When deciding what to work on, Andrew and the host discuss a powerful framework: "What would I have fun doing 3000 times? Because if I do it 3000 times, I'm probably gonna get good at it and I'm probably gonna stick with it and then I'm probably gonna get a good result, sure. But like more importantly, I'm gonna go do it 3000 times." [01:15:46]

This shifts the focus from "what will be successful" to "what can I sustain" - which paradoxically leads to better outcomes because you'll actually persist long enough to get good at it.

Investor Transparency During Down Markets

Andrew provides a masterclass in handling public criticism of stock performance. He reframes the narrative: "We started in 2006, basically 20 years ago, bootstrapped this business until 2023, when we went public. And over the last 10 years, I think since we started tiny, we've compounded it 25%, our earnings at 25%." [00:45:13]

The key insight is that the public chart starts at the bubble peak, not when the actual business value was built: "We didn't take a public at 1.2 billion, but that first day, that's where the chart starts, right? And then the mania is over and the chart starts going down." [00:50:47]

5. Overlooked Insights

The Prison Guard Phenomenon - We Police Each Other Into Mediocrity

Andrew touches on something profound that most people miss: we're not just imprisoned by our own limiting beliefs, we actively police others who try to escape their boxes.

"Have you ever had a restaurant or a friend who pitches you on a tech startup they're starting on a sudden or your yoga instructor gets their real estate license, they wanna sell your house or whatever it is? My mental reaction, I hate this about myself. My mental reaction is staying your lane. I don't like it. It makes me uncomfortable." [00:54:27]

This is a massive insight because it explains why even successful people stay in lanes that no longer serve them - it's not just their own fear, it's the active resistance from their entire social circle. The implication is that to truly break free, you need to be willing to lose relationships or at least accept significant social friction.

The downstream effect of this is that most successful people plateau not because they can't figure out what to do next, but because the social cost of reinvention is too high. Andrew estimates his "two to three percent hate quota" [01:09:39] but that's after already being wealthy and established - for someone earlier in their journey, the social costs would be even higher.

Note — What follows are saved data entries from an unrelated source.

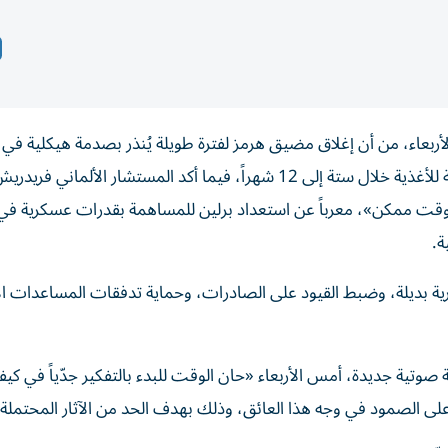
لأربعاء، من أن إغلاق مضيق هرمز لفترة طويلة يُنذر بصدمة هيكلية في
الأغذية الزراعية، قد تُفضي إلى أزمة حادة في الأسعار العالمية للأغذية خلال ستة إلى 12 شهراً، فيما أكد المستشار
 وقت ممكن»، معرباً عن استعداد برلين للمساهمة بقدرات عسكرية في
ة.
ية بديلة، وضبط القيود على الصادرات، وحماية تدفقات المساعدات الإ
صوتية جديدة، أمس الأربعاء «حان الوقت للبدء بالتفكير جدّياً في كيفي
 على الصمود في وجه هذا العائق، وذلك بهدف الحد من الآثار المحتملة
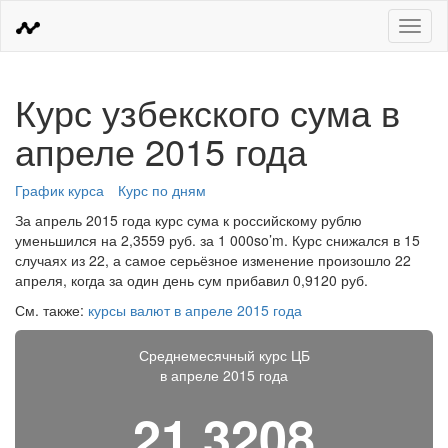
Меню
Курс узбекского сума в
апреле 2015 года
График курса
Курс по дням
За апрель 2015 года курс сума к российскому рублю
уменьшился на 2,3559 руб. за 1 000so’m. Курс снижался в 15
случаях из 22, а самое серьёзное изменение произошло 22
апреля, когда за один день сум прибавил 0,9120 руб.
См. также:
курсы валют в апреле 2015 года
Среднемесячный курс ЦБ
в апреле 2015 года
21,3208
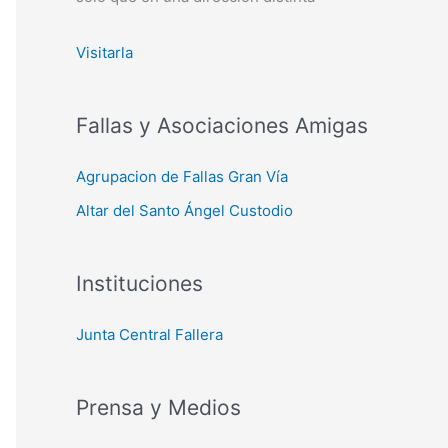
Visitarla
Fallas y Asociaciones Amigas
Agrupacion de Fallas Gran Vía
Altar del Santo Ángel Custodio
Instituciones
Junta Central Fallera
Prensa y Medios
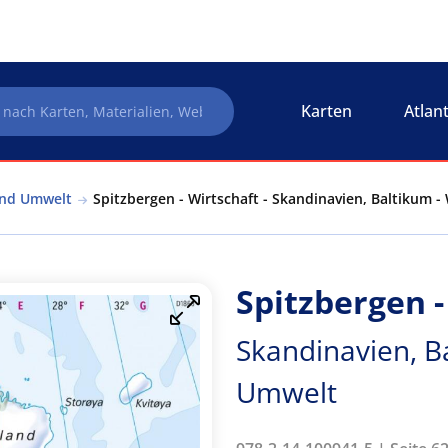
Karten
Atlan
und Umwelt
Spitzbergen - Wirtschaft - Skandinavien, Baltikum 
Spitzbergen -
Skandinavien, B
Umwelt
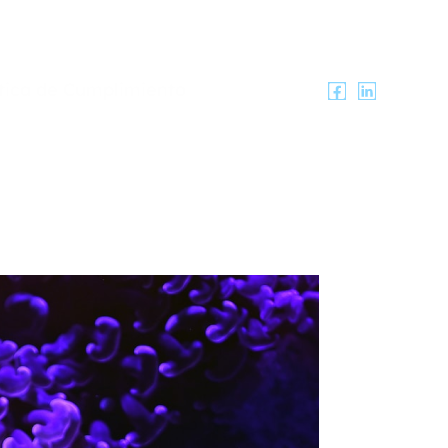
ítica de Cumplimiento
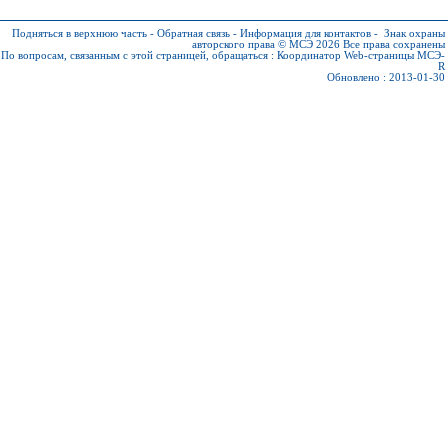
Подняться в верхнюю часть
-
Обратная связь
-
Информация для контактов
-
Знак охраны
авторского права © МСЭ 2026
Все права сохранены
По вопросам, связанным с этой страницей, обращаться :
Координатор Web-страницы МСЭ-
R
Обновлено : 2013-01-30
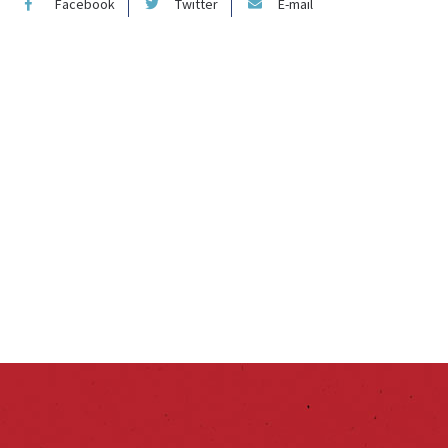
Facebook
Twitter
E-mail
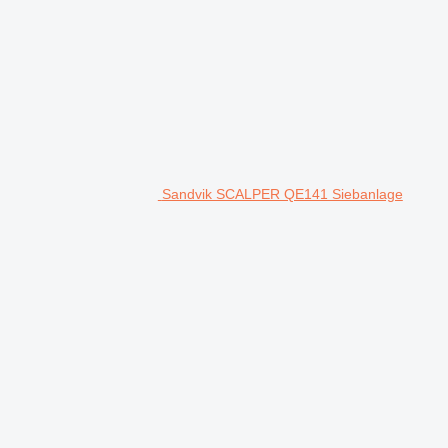
Sandvik SCALPER QE141 Siebanlage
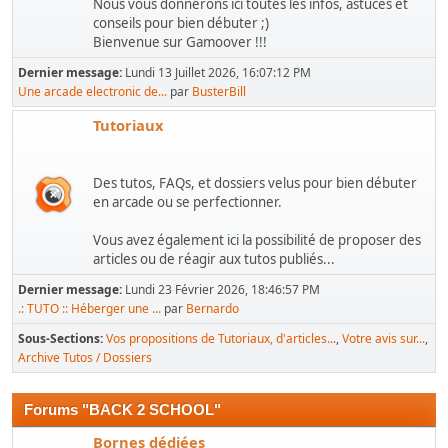
Nous vous donnerons ici toutes les infos, astuces et
conseils pour bien débuter ;)
Bienvenue sur Gamoover !!!
Dernier message:
Lundi 13 Juillet 2026, 16:07:12 PM
Une arcade electronic de...
par
BusterBill
Tutoriaux
Des tutos, FAQs, et dossiers velus pour bien débuter
en arcade ou se perfectionner.
Vous avez également ici la possibilité de proposer des
articles ou de réagir aux tutos publiés...
Dernier message:
Lundi 23 Février 2026, 18:46:57 PM
.: TUTO :: Héberger une ...
par
Bernardo
Sous-Sections
Vos propositions de Tutoriaux, d'articles...
Votre avis sur...
Archive Tutos / Dossiers
Forums "BACK 2 SCHOOL"
Bornes dédiées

The Ephemeral vs. Permanent Content Dichotomy

Andrew briefly mentions something that reveals a deep truth about content creation and happiness: "There's something so ephemeral about podcasting and tweeting and all the other stuff" [01:17:22] versus creating something permanent like a book.

This is significant because in the creator economy, there's an obsession with volume and consistency - daily posts, weekly podcasts, constant engagement. But Andrew found his "happiest I've been in the last 10 years is writing my book, just headphones on, doing something and actually shipping something that will be relevant hopefully in 20 years that you can go back to." [01:17:13]

This suggests a potential crisis coming in the creator economy where successful creators realize that despite all the engagement and revenue, the ephemeral nature of the work leaves them feeling empty. The implication for operators is to build in some "permanent" projects alongside the ephemeral content mill - whether that's a book, a course, or something else that feels more like building a cathedral than laying bricks.